A couple of years ago I started using the ketogenic diet to manage my blood sugar as a type 1 diabetic and to enhance my athletic performance. I wrote a series of blogs and an ebook to share that experiment because adopting a low carb high fat (ketogenic) diet has become the single most beneficial thing that I’ve done for my diabetes management and my ability to be active in the 20 years I’ve been living at this difficult metabolic crossroads. Eating ketogenic has improved my life and my ability to make photography, climbing and moving around in the outdoors the center of my life rather than fleeing the complications of diabetes.
I didn’t expect those posts to take off because I’m not a dietary blogger. I just wanted to share the ups and downs of what I was trying in hopes that it would help other people. One of the major issues I encountered was the sharp increase in my LDL (“bad”) cholesterol and initially I considered abandoning the ketogenic diet because I feared that I was just trading one risk factor for another. If you want to read that post and the comment thread check it out here!
I am writing this post to update you since two years have passed and I have found some information that I believe is useful. I also want to clarify my current position on the cholesterol issue and why my LDL is still high and why I’m not letting that fact deter me from eating ketogenic. In fact, I am going to share a couple more blog posts in the future detailing some new experiments I’ve been doing using intermittent fasting and exogenous ketones which has been nothing short of mind-blowing!
Exhibit A: Biohacker’s Lab podcast (non-iTunes) or Biohacker’s Lab (iTunes) : Ep8: High Cholesterol Levels on a Keto Diet Experiments by Dave Feldman
If you have concerns about the impact of high cholesterol on your health-specifically if your cholesterol values have increased as a result of a ketogenic diet that has otherwise improved all the “other” health markers you monitor then this podcast has some very important considerations to add to your risk management assessment.
If you’ve done even a tiny bit of searching about the topic of cholesterol and it’s impact on health you’ll know that it’s incredibly complex and there’s a great deal that is not known. There’s also a lot of passionate exploration of opinion and theory without true authority because very few cholesterol studies have been done on people who are ketogenic. These are the realities of the murky water in which we swim as we make life and death decisions.
My own position is what I’m sharing here. This isn’t my advice to others determining their position. I have measured the risk of high cholesterol against the risk of high and/or unstable blood glucose and I am willing to accept the worst case outcomes of high cholesterol over the worst case outcomes of high blood glucose. I don’t say this to be flippant about risk but to clarify that risk cannot be avoided, it must be managed. I don’t eat to live forever, I eat to live well first and to live long secondly. I’d like to think that eating to live well would enable me to live for a longer time but that exact dichotomy is what we are wrestling with when we discuss high cholesterol and the ketogenic diet.

* DATA FOR REVIEW:
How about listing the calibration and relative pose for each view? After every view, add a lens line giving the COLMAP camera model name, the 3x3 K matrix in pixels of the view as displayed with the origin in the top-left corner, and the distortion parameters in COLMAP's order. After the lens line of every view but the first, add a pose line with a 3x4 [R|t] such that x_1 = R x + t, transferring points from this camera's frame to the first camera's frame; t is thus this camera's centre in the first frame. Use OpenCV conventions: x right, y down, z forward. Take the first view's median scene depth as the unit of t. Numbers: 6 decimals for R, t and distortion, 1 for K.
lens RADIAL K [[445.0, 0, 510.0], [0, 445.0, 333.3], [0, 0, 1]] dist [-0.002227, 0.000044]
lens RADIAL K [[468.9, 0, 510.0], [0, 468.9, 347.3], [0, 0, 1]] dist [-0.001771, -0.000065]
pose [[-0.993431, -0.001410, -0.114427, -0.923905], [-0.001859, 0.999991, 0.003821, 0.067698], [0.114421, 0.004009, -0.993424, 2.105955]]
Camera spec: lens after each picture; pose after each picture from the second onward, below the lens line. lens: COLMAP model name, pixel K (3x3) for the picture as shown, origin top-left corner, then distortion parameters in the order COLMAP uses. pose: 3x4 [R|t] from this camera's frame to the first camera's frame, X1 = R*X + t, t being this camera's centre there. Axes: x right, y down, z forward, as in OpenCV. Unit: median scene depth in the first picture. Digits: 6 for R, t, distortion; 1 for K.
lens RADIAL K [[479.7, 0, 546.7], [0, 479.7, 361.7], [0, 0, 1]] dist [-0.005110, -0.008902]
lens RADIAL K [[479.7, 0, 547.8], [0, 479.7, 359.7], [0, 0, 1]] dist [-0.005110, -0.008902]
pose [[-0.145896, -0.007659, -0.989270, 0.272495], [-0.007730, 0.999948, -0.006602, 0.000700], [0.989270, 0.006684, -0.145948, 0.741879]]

* EXERCISE TASKS:
1. Could you transcribe the post on the ketogenic diet and cholesterol from "If you’ve done" to "and death decisions."?
2. In the post on the ketogenic diet and cholesterol, what did the writer first consider doing after the sharp rise in LDL cholesterol?

* LIST OF ANSWERS:
1.
If you’ve done even a tiny bit of searching about the topic of cholesterol and it’s impact on health you’ll know that it’s incredibly complex and there’s a great deal that is not known. There’s also a lot of passionate exploration of opinion and theory without true authority because very few cholesterol studies have been done on people who are ketogenic. These are the realities of the murky water in which we swim as we make life and death decisions.

2. Abandoning the ketogenic diet.